══ Provided records ══

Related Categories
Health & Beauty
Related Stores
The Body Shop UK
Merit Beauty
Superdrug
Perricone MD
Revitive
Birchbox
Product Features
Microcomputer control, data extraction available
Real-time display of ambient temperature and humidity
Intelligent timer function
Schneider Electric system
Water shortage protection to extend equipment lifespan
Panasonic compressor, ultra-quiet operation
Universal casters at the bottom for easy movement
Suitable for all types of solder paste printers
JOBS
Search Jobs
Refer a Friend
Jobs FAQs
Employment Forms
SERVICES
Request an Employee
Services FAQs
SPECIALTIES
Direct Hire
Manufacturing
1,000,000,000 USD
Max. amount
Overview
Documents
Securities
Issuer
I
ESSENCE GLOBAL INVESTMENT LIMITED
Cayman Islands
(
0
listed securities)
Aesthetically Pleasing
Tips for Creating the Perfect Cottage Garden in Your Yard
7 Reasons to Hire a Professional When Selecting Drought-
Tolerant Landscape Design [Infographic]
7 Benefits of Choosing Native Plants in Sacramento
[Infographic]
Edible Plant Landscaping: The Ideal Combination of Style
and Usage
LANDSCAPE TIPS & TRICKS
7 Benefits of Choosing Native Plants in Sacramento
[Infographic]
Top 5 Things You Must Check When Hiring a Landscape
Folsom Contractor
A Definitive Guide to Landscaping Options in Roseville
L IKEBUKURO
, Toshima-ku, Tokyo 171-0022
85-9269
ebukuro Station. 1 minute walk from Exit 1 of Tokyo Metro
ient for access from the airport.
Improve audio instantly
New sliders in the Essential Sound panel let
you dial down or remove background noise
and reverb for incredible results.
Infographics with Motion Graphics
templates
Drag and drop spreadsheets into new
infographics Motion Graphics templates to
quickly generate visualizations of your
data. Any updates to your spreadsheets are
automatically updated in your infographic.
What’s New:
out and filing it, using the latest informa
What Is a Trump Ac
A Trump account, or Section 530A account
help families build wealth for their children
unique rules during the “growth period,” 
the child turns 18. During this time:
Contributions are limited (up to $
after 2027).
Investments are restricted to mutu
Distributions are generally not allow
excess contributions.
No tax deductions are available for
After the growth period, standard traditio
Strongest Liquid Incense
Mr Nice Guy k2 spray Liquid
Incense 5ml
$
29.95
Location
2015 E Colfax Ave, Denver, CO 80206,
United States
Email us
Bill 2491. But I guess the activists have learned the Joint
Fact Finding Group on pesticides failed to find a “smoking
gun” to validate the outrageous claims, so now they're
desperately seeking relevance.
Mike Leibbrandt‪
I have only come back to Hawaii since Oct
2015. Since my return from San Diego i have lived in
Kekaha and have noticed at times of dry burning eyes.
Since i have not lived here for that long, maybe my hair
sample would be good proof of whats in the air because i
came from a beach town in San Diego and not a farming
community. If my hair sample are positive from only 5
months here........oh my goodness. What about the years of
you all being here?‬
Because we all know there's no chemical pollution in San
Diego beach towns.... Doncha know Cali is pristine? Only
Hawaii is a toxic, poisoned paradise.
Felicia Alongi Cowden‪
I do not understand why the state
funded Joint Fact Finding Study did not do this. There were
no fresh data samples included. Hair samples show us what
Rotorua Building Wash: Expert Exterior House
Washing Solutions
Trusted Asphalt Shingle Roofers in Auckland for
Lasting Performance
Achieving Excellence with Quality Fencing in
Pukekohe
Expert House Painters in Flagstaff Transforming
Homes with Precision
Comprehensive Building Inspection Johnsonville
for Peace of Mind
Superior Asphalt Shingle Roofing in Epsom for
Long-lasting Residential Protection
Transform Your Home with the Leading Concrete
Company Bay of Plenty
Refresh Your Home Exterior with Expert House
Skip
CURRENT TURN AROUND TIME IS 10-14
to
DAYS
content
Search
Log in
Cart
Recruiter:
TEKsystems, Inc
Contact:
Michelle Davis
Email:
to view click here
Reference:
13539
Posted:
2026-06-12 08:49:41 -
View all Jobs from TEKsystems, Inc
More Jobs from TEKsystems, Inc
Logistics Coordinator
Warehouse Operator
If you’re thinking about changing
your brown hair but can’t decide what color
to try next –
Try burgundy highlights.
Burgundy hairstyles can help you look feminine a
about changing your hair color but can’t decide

═══

What this task involves | Reproduce every one of the lines above word for word, keeping their order, spelling and line breaks unchanged.

Reply to the task |
Related Categories
Health & Beauty
Related Stores
The Body Shop UK
Merit Beauty
Superdrug
Perricone MD
Revitive
Birchbox
Product Features
Microcomputer control, data extraction available
Real-time display of ambient temperature and humidity
Intelligent timer function
Schneider Electric system
Water shortage protection to extend equipment lifespan
Panasonic compressor, ultra-quiet operation
Universal casters at the bottom for easy movement
Suitable for all types of solder paste printers
JOBS
Search Jobs
Refer a Friend
Jobs FAQs
Employment Forms
SERVICES
Request an Employee
Services FAQs
SPECIALTIES
Direct Hire
Manufacturing
1,000,000,000 USD
Max. amount
Overview
Documents
Securities
Issuer
I
ESSENCE GLOBAL INVESTMENT LIMITED
Cayman Islands
(
0
listed securities)
Aesthetically Pleasing
Tips for Creating the Perfect Cottage Garden in Your Yard
7 Reasons to Hire a Professional When Selecting Drought-
Tolerant Landscape Design [Infographic]
7 Benefits of Choosing Native Plants in Sacramento
[Infographic]
Edible Plant Landscaping: The Ideal Combination of Style
and Usage
LANDSCAPE TIPS & TRICKS
7 Benefits of Choosing Native Plants in Sacramento
[Infographic]
Top 5 Things You Must Check When Hiring a Landscape
Folsom Contractor
A Definitive Guide to Landscaping Options in Roseville
L IKEBUKURO
, Toshima-ku, Tokyo 171-0022
85-9269
ebukuro Station. 1 minute walk from Exit 1 of Tokyo Metro
ient for access from the airport.
Improve audio instantly
New sliders in the Essential Sound panel let
you dial down or remove background noise
and reverb for incredible results.
Infographics with Motion Graphics
templates
Drag and drop spreadsheets into new
infographics Motion Graphics templates to
quickly generate visualizations of your
data. Any updates to your spreadsheets are
automatically updated in your infographic.
What’s New:
out and filing it, using the latest informa
What Is a Trump Ac
A Trump account, or Section 530A account
help families build wealth for their children
unique rules during the “growth period,” 
the child turns 18. During this time:
Contributions are limited (up to $
after 2027).
Investments are restricted to mutu
Distributions are generally not allow
excess contributions.
No tax deductions are available for
After the growth period, standard traditio
Strongest Liquid Incense
Mr Nice Guy k2 spray Liquid
Incense 5ml
$
29.95
Location
2015 E Colfax Ave, Denver, CO 80206,
United States
Email us
Bill 2491. But I guess the activists have learned the Joint
Fact Finding Group on pesticides failed to find a “smoking
gun” to validate the outrageous claims, so now they're
desperately seeking relevance.
Mike Leibbrandt‪
I have only come back to Hawaii since Oct
2015. Since my return from San Diego i have lived in
Kekaha and have noticed at times of dry burning eyes.
Since i have not lived here for that long, maybe my hair
sample would be good proof of whats in the air because i
came from a beach town in San Diego and not a farming
community. If my hair sample are positive from only 5
months here........oh my goodness. What about the years of
you all being here?‬
Because we all know there's no chemical pollution in San
Diego beach towns.... Doncha know Cali is pristine? Only
Hawaii is a toxic, poisoned paradise.
Felicia Alongi Cowden‪
I do not understand why the state
funded Joint Fact Finding Study did not do this. There were
no fresh data samples included. Hair samples show us what
Rotorua Building Wash: Expert Exterior House
Washing Solutions
Trusted Asphalt Shingle Roofers in Auckland for
Lasting Performance
Achieving Excellence with Quality Fencing in
Pukekohe
Expert House Painters in Flagstaff Transforming
Homes with Precision
Comprehensive Building Inspection Johnsonville
for Peace of Mind
Superior Asphalt Shingle Roofing in Epsom for
Long-lasting Residential Protection
Transform Your Home with the Leading Concrete
Company Bay of Plenty
Refresh Your Home Exterior with Expert House
Skip
CURRENT TURN AROUND TIME IS 10-14
to
DAYS
content
Search
Log in
Cart
Recruiter:
TEKsystems, Inc
Contact:
Michelle Davis
Email:
to view click here
Reference:
13539
Posted:
2026-06-12 08:49:41 -
View all Jobs from TEKsystems, Inc
More Jobs from TEKsystems, Inc
Logistics Coordinator
Warehouse Operator
If you’re thinking about changing
your brown hair but can’t decide what color
to try next –
Try burgundy highlights.
Burgundy hairstyles can help you look feminine a
about changing your hair color but can’t decide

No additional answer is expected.